L’interdiction faite aux femmes d’accéder à l’éducation, y compris à l’université, est toujours en vigueur en Afghanistan. Massume Zaki s’inquiète du bien-être mental des femmes qui étaient sur le point d’obtenir leur diplôme et qui sont maintenant bloquées à la maison sans possibilité d’étudier. Internet est souvent hors service et très cher quand il fonctionne. L’économie s’est effondrée et les livres sont presque impossibles à trouver. «J’ai été en contact avec certaines de mes étudiantes et elles se sentent vraiment déprimées parce qu’avant la prise du pouvoir par les Talibans, elles allaient à l’université. Aujourd’hui, elles ne peuvent même plus sortir sans être accompagnées, alors elles restent à la maison», déplore Massume Zaki.
La liberté académique est menacée non seulement en Afghanistan, mais aussi dans d’autres zones de conflit à travers le monde. C’est là que le programme Scholars At Risk joue un rôle essentiel en aidant les universitaires à poursuivre leur carrière dans d’autres universités.

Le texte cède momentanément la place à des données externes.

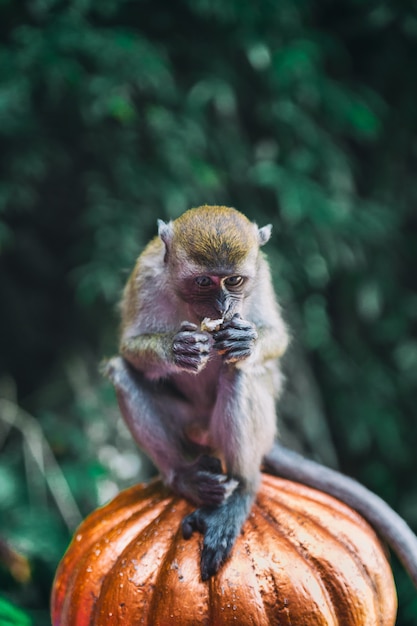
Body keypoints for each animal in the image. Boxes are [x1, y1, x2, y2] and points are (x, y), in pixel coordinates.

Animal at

«Il est essentiel de soutenir des programmes tels que Scholars At Risk. La protection et l’aide qu’ils offrent aux universitaires sont inestimables. En Afghanistan et dans le monde entier, de nombreux universitaires ont encore besoin d’aide et de protection. J’encourage toutes les personnes qui sont en mesure de contribuer à apporter leur aide et leur soutien. Leurs contributions peuvent faire une grande différence dans la vie de ces universitaires et contribuer à la préservation de la liberté académique et de l’échange d’idées», déclare Massume Zaki en soutenant sans équivoque un programme qui lui a donné de l’espoir dans des moments difficiles.
Il est essentiel de soutenir des programmes tels que Scholars At Risk. La protection et l’aide qu’ils offrent aux universitaires sont inestimables. J’encourage toutes les personnes qui sont en mesure de contribuer à apporter leur aide et leur soutien.
Afin de réunir sa famille, Massume Zaki a déménagé à Stockholm avec ses deux enfants où elle a trouvé un poste de chercheuse à l’Université de Göteborg. Néanmoins, son souhait de retourner dans son pays natal est palpable lorsqu’elle conclut la conversation: «Même si Kaboul n’a pas la beauté et les commodités de Lausanne et de Stockholm, elle revêt pour moi une signification unique. C’est la ville où j’ai vécu, travaillé et où j’ai vu mon peuple lutter pour l’éducation et un meilleur avenir pour la société. Je souhaite vraiment qu’un jour, l’Afghanistan redevienne un pays sûr où les rêves peuvent à nouveau devenir réalité. De cette façon, toutes les personnes qui, comme moi, ont dû partir pourront un jour, je l’espère, revenir.»